▸ TASK ITEM A:
Using the profile of Eileen Bluestone Sherman, answer:
(i) In what year did she write her first musical for young audiences, and for which theatre?
(ii) Whose life inspired the musical featured on the CD Perfect Picture?
(iii) At what venue and address will cast members present selections before the release?
▸ TASK ITEM B: Write what follows the final sentence of the profile of Eileen Bluestone Sherman.

▸ DOCUMENT SEGMENT:
________________________________________

A playwright, lyricist, children’s author, television writer, and theatre producer, Eileen Bluestone Sherman wrote her first musical for young audiences for Hallmark’s Coterie Theatre in 1982. Since then, her many plays entertained audiences around the country, and her books delighted readers around the world.
Eileen's latest project is her new CD Perfect Picture, a studio cast recording of the new musical inspired by the life of Norman Rockwell, featuring such Broadway favorites as Debbie Gravitte, Ron Holgate, Judy Kaye, Mark Jacoby, Beth Leavel, Andrea McArdle, Emily Skinner, Randy Skinner, Bob Stillman, Tom Wopat, Lillias White, and Karen Ziemba. Perfect Picture releases later in October, available at the Broadway Cares Online Store, but musical theatre fans can enjoy a pre-release concert on Monday night, October 7th when cast members present selections at the Drama League (32 Avenue of the Americas). Click here for tickets!
For more on Eileen be sure to visit http://ebsoriginals.xbuild.com!

________________________________________

▸ SOURCE DATA:

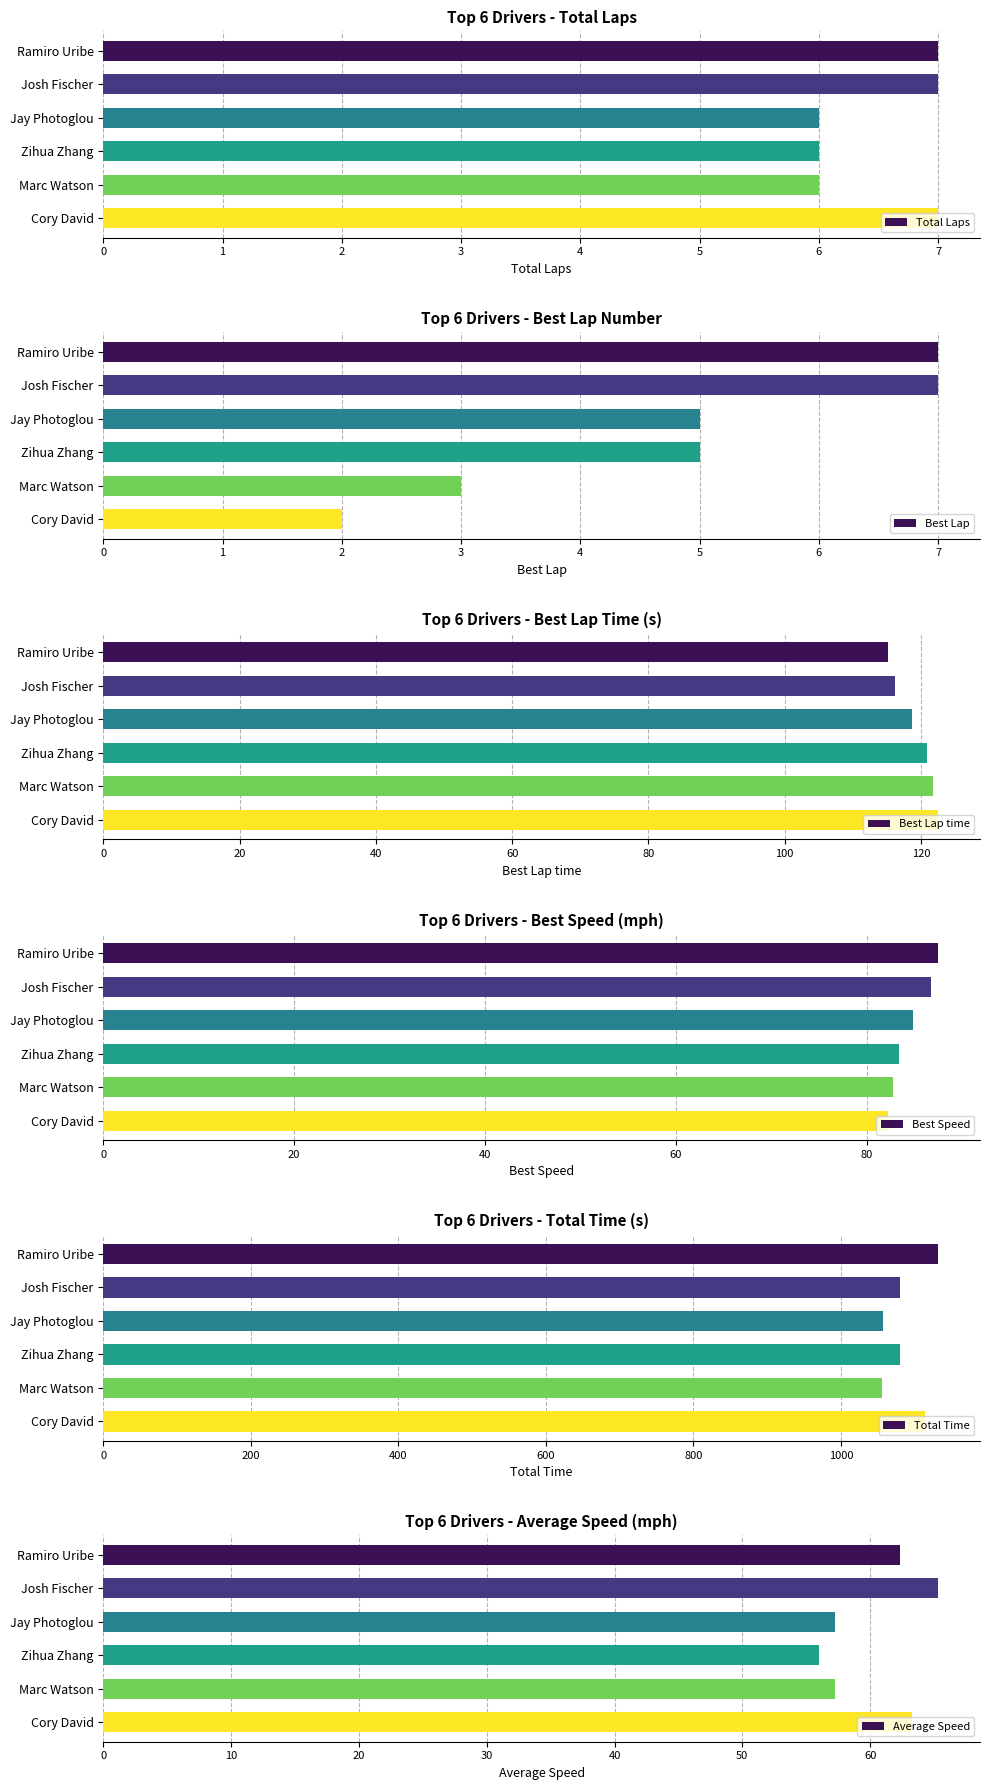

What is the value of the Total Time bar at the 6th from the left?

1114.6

________________________________________

▸ ANSWER SECTION A:
(i) 1982, for Hallmark's Coterie Theatre.
(ii) Norman Rockwell.
(iii) The Drama League, 32 Avenue of the Americas.

▸ ANSWER SECTION B:
1. Who or what inspired you to become a playwright? First, Adam, I would like to thank you for your interest in Perfect Picture. I'm really excited about our CD's debut. Now, you may or may not know that I am also a young adult novelist. However, growing up, I never considered a career in writing, although I was an avid reader. I skipped most of the standard children's literature and, at nine years old, graduated from Louisa May Alcott's Little Women to Harold Robbins' A Stone For Danny Fisher. Yes, I know that's quite a leap! Of course, musical theatre was my first love. I was that kid who sang and danced around the living room while I blasted the albums from Pajama Game, Damn Yankees, Gypsy and Fiorella over and over and over and over again!! Just by coincidence, when I moved to Kansas City with my husband, I happened to notice an audition notice in The Kansas City Star for a relatively new family theater called "The Coterie." On a whim, I auditioned. Afterward, the director inquired where she might find my monologue. When I told her I wrote it, she asked if I would be interested in writing a musical for her new company. Without missing a beat, I said, "SURE!" That year I made the most amazing self- discovery. I learned that what I love about theatre is the art of storytelling. I really think it goes back to my impressionable years reading Harold Robbins.
2. Who haven't you worked with that you would like to? Perfect Picture is my second CD to feature an incredible all-star Broadway cast. My first, The Odd Potato: The Broadway Album included 20 Tony Award Winners with cameos from the legendary Hal Prince and Elaine Stritch. Honestly, I listen to BOTH albums and pinch myself. Broadway's greatest talents have performed my work. That said, I still have a growing list of favorites. The VERY short answer? Hugh Jackman.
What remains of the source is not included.